7th Mayor of Caguas
- Incumbent
- Assumed office August 16, 2010
- Preceded by: William Miranda Marín

Personal details
- Born: May 10, 1965 (age 61)
- Party: Popular Democratic Party (PPD)
- Alma mater: Interamerican University of Puerto Rico (BBM)
- Occupation: Politician

= William Miranda Torres =

Puerto Rican politician

William Edgardo Miranda Torres, also known as "Willito", is a Puerto Rican politician and current mayor of Caguas.

Miranda is the son of longtime mayor of Caguas, William Miranda Marín and Carmen Sara Torres. When his father died on June 4, 2010, William announced his availability to continue his father's work. After winning a special election, he was sworn on August 16, 2010 and again on January 11, 2013.

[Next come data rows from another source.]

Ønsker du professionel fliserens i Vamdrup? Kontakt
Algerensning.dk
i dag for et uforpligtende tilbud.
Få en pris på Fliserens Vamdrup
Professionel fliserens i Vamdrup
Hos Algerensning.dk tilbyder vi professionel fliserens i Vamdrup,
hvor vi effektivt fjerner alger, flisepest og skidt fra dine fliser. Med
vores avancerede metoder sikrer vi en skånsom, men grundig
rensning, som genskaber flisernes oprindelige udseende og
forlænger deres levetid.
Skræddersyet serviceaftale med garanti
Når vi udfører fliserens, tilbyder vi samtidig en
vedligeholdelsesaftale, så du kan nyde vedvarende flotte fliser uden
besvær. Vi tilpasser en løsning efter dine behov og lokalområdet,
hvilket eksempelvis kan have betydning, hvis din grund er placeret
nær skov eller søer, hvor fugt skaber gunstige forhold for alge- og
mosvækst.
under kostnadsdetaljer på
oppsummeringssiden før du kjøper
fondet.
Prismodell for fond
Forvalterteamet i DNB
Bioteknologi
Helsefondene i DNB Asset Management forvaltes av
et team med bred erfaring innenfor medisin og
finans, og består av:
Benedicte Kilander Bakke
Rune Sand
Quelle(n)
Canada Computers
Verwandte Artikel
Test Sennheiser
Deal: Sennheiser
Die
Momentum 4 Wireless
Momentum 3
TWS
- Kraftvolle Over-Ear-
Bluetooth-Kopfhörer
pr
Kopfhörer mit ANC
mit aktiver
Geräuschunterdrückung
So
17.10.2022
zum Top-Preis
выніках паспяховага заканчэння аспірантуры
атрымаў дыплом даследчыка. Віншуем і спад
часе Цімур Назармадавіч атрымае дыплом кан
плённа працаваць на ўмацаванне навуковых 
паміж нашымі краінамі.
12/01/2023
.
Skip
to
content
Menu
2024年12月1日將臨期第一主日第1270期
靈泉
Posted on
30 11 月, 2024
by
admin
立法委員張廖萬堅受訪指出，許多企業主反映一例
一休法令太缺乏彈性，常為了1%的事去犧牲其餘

Miranda studied at the Interamerican University of Puerto Rico, receiving a Bachelor of Business Management in finance. He has worked as a credit officer for Banco Popular and Banco Santander of Puerto Rico. He also worked as a loan officer for the Government Bank and occupied several executive positions within the Puerto Rico Electric Power Authority.

Miranda Torres has won three elections and has succeeded in continuing his father's legacy. He has developed new programs that are an example to other mayors in the Island. Miranda Torres is a leader in economic development creating strategies and executing programs to the benefit of small businesses.